Thursday, 12 December 2013

DR. DRE: WHAT I'VE LEARNED


My mother got pregnant with me at the age of fifteen. This was ’64, and unheard of at that time. She was told, “You’re fucking your life up. You won’t be shit—and your kid won’t be shit.” Everyone was trying to convince her to get an abortion. She wouldn’t. So it was always embedded in my head as a child that I have to be a success, because those people cannot be right.

My father is the oldest of seven boys. And they’re in the street shit, period. Drug dealing and the whole nine. My father’s family steered me away from that life. They were really graphic with me. I saw people doing drugs when I was eleven years old. Back then, the popular drug was PCP. For some reason, when people did this drug, they’d want to take their clothes off and run down the middle of the street. I was watching that at a really young age, seeing firsthand what effect drugs and gangbanging had on people. It was never a happy ending, and my father and my uncles pushed me to leave the street shit alone.

In school, because of my mother. In street smarts, through my father. And to be perfectly honest with you, I dont know which one was more valuable.

I’ve been listening to music for as long as I can remember. I was bred for this from birth. My mother has a picture of me in a onesie putting a needle to a turntable.

You can learn it. But in order to be good at it, to be really great at it, it has to be in you.


I’ve gone seventy-nine hours without sleep, creating. When that flow is going, it’s almost like a high. You don’t want it to stop. You don’t want to go to sleep for fear of missing something.

I don’t even listen to the records after they come out. It’s outlawed in my house. My wife and my kids can’t play any of my music around me. Once it comes out, for me, it’s just business. Numbers.

It’s entertaining to watch somebody break my music down or explain what he thinks I was thinking during the process of making these records. Because . . . he has no idea.

The good keeps you going. The bad motivates you, too.

It’s always weird when people approach me to make an investment. I tell them, “I don’t need any more money. I’m good.” Then I wait for their expression. That part is entertaining, because people look at you like you’re crazy when you say you don’t need any more money. Who says that?

My kids soak in most of what I’m saying. Sometimes they don’t get it right away, but it’s always good to hear, “Yeah, you were right.”

I love the fact that we have a president who plays basketball.

Clear communication. Respect. A lot of laughter. And a lot of orgasms. That’s what makes a marriage work.

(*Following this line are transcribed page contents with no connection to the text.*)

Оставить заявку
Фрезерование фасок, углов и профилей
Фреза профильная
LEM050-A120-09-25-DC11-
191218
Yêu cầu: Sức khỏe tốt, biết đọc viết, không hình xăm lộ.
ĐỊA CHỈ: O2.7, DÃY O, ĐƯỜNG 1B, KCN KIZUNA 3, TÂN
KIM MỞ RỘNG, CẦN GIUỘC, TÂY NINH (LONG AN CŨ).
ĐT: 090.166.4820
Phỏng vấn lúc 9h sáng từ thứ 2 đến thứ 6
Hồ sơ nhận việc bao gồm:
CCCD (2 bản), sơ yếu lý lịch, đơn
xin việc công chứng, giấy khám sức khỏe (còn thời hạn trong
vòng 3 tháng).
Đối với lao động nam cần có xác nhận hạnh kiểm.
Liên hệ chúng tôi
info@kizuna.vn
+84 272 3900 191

Kids are the ultimate form of motivation. They’re watching. They’re mimicking. They’re an extension of you. So you have to win.

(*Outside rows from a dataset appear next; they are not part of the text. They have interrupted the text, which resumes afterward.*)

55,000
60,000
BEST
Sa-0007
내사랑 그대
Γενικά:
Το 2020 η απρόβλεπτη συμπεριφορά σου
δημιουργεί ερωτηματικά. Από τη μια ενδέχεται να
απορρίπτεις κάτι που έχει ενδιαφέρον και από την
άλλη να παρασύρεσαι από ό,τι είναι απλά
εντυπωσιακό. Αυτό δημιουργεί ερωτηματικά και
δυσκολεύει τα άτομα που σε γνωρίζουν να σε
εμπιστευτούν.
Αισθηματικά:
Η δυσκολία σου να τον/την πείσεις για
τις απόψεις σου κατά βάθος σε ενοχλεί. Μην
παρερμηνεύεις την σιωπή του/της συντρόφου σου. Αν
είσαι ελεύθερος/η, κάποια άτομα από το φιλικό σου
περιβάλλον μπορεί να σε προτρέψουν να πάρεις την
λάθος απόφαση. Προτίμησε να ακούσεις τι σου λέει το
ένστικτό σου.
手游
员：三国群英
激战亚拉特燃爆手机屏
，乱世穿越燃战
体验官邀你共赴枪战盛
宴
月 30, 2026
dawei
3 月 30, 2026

If it’s not edited right, it’s shit.

The race factor was just a minuscule part of what I was doing with Eminem. It was really about the music and how well we worked together. When me and Marshall got in the studio, it instantly clicked. I put the track on, we had a little bit of idle chitchat, I put on the beat, and maybe five seconds in—I swear to God—he goes, “Hi, my name is.” That was it. And it’s still clicking. There’s something about our thing that’s just magical.

I love the new technology. New things give you a reason to want to go to the studio. New challenges mean you have to keep up, you know?

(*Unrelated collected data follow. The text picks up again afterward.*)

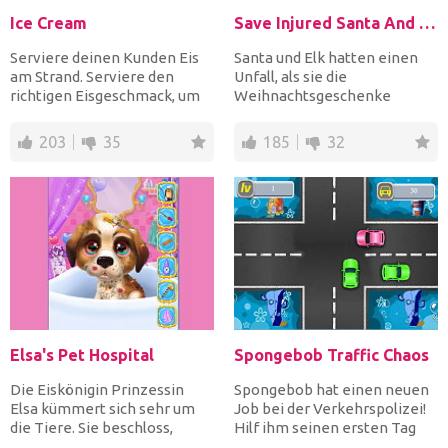
Ice Cream
Save Injured Santa And Christmas Elk
Serviere deinen Kunden Eis
Santa und Elk hatten einen
am Strand. Serviere den
Unfall, als sie die
richtigen Eisgeschmack, um
Weihnachtsgeschenke
sie glücklich zu mach...
pünktlich übergaben. Machen
Sie b...
203
35
185
32
Elsa's Pet Hospital
Spongebob Traffic Chaos
Die Eiskönigin Prinzessin
Spongebob hat einen neuen
Elsa kümmert sich sehr um
Job bei der Verkehrspolizei!
die Tiere. Sie beschloss,
Hilf ihm seinen ersten Tag
etwas für diese armen...
ohne Verkehrskolla...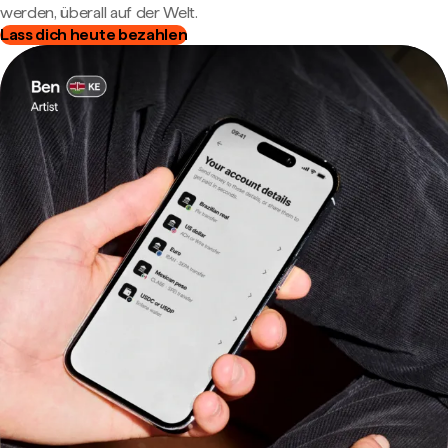
werden, überall auf der Welt.
Lass dich heute bezahlen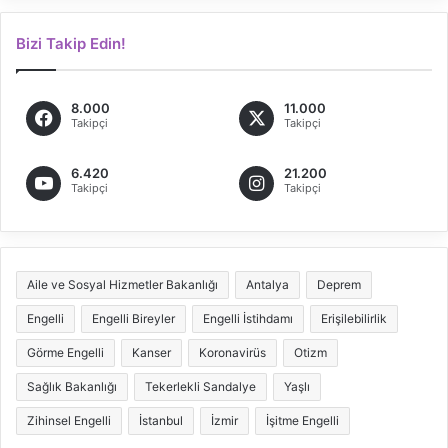
Bizi Takip Edin!
8.000
11.000
Takipçi
Takipçi
6.420
21.200
Takipçi
Takipçi
Aile ve Sosyal Hizmetler Bakanlığı
Antalya
Deprem
Engelli
Engelli Bireyler
Engelli İstihdamı
Erişilebilirlik
Görme Engelli
Kanser
Koronavirüs
Otizm
Sağlık Bakanlığı
Tekerlekli Sandalye
Yaşlı
Zihinsel Engelli
İstanbul
İzmir
İşitme Engelli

I believe in reincarnation, and I believe I’ve lived quite a few lives. I was at this party and there was this psychic, this little old lady with a flower in her hair. I don’t believe in that stuff. I’m the biggest skeptic. But, hey, it was a party, and I decided to sit down with her. She looked right through me, kind of freaked me out. She did past-life regression. She started telling me things that I really believe. She’s telling me that I’ve been back several times before. She says, “This is the last time you have to come back. You don’t have to come back anymore if you don’t want to.” I was taking it as entertainment. But something inside me was saying, Hmmm.